Table 1 TC and ADL of the vAssist system using the Disco-LFF DM

Table 1 reveals good TC rates, with the French version being the one generating the highest system performance and the Spanish version the one producing the lowest. Surprisingly, our results show that the vAssist system performance is not better for younger users (Spain: mn \(=\) 39.6 years) than for older ones (France: mn \(=\) 77 years). Language dependent modules, i.e. the ASR and, more importantly, the NLU, were more robust in French and German. Spanish results suffered from a less robust semantic parser and the missing mobile UI, leading to a higher number of turns to achieve the task goals.

6.2 Task Easiness and Usability

Besides performance, the perceived task easiness is considered an important factor influencing user experiences [26]. This aspect was measured right after each task with the SEQ using a 7-point semantic differential (“very difficult”—“very easy”). The analysis revealed a sufficient ease of use for each task; i.e. mean ratings for the Prescription Management and for sending a message were 4.94. Initiating a phone call and the Health Report were rated 5.06.

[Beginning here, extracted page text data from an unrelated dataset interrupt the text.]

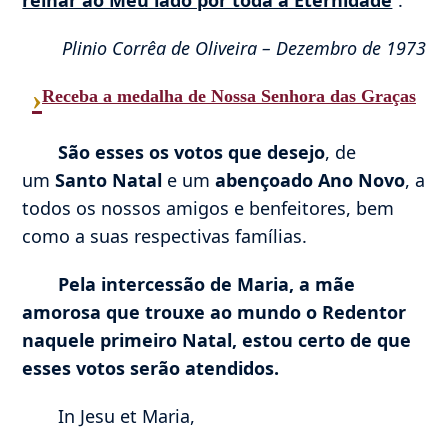
Plinio Corrêa de Oliveira – Dezembro de 1973
›
Receba a medalha de Nossa Senhora das Graças
São esses os votos que desejo
, de
um
Santo Natal
e um
abençoado Ano Novo
, a
todos os nossos amigos e benfeitores, bem
como a suas respectivas famílias.
Pela intercessão de Maria, a mãe
amorosa que trouxe ao mundo o Redentor
naquele primeiro Natal, estou certo de que
esses votos serão atendidos.
In Jesu et Maria,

To obtain insights regarding the prototype’s usability, learnability, and intuitivity, the SUS was used. SUS scores fall between 0 and 100; the higher the score the better. The values for Austria and France were 68 (sd \(=\) 17.2) and 70 (sd \(=\) 11.5), respectively. Hence, even though the perceived easiness of single tasks was good, the overall system experience could still be improved.

6.3 Speech Assessment

The SASSI questionnaire was employed to examine the interaction quality. The analysis provides developers with an assessment of the system along several axes such as easiness, friendliness, speed, etc.

Table 2 Comparing the Disco-LFF and RavenClaw DMs

Results indicate that both “Response Accuracy” (Austria: 4.27, France: 3.99) and “Speed” (Austria: 4.64, France: 4.19) were judged neutral. The analysis of the French sample reveals that “Likeability” (4.9) and “Cognitive Demand” (5.15) were fair. In contrast, the Austrian participants rated these factors as good (Likeability: 5.28, Cognitive Demand: 5.15). Hence, we may argue that participants liked the system and were not overwhelmed by its cognitive demands.

6.4 Disco-LFF and RavenClaw DM Comparison

The second series of experiments was carried out in Spanish only. Note that both DMs were integrated in the same architecture (Fig. 1), i.e. only the task planification and the agent execution differed. Each user carried out the scenarios defined in Sect. 5 with either of the DMs. Table 2 shows the system performance achieved by both systems in terms of TC and ADL, for each of the defined subscenarios. Both metrics show similar behavior for the Disco-LFF and the Ravenclaw DM. A Z-test comparing the average TC proportions and the ADL means showed no statistically significant difference between the two DMs (p-value \(=\) 0.05). A detailed scenario-based analysis showed, however, differences between TC values in the AP and the SR scenarios, which correspond to longer dialogs in terms of the ADL metric. A previous series of experiments has furthermore highlighted a certain lack of robustness exhibited by the language dependent modules of the Spanish vAssist version. This issue was more evident in longer dialogs (AP and SR).

As there was no mobile UI for the Spanish language, the user experience was evaluated trough a set of direct questions regarding the system efficiency, usability and user satisfaction. Task easiness received an average score of 3.00 for the Disco-LFF DM and 3.14 for the RavenClaw DM. The respective satisfaction scores were 3.57 and 3.43 and efficiency scored 3.28 and 3.14.

7 Conclusion

This article had two objectives. First, we reported on the results of the final lab evaluation of the vAssist system, and second we compared the system’s core DM implementation with a publicly deployed one.

Despite minimal differences between languages, the vAssist SDS performances proved to be sufficient for its target users, i.e. older adults living with chronic diseases and persons living with (fine) motor skills impairments.

The DM comparison showed similar performance and subjective experience for the system with the Disco-LFF DM and the one with RavenClaw, promoting the Disco-LFF as a valid alternative to existing DM approaches.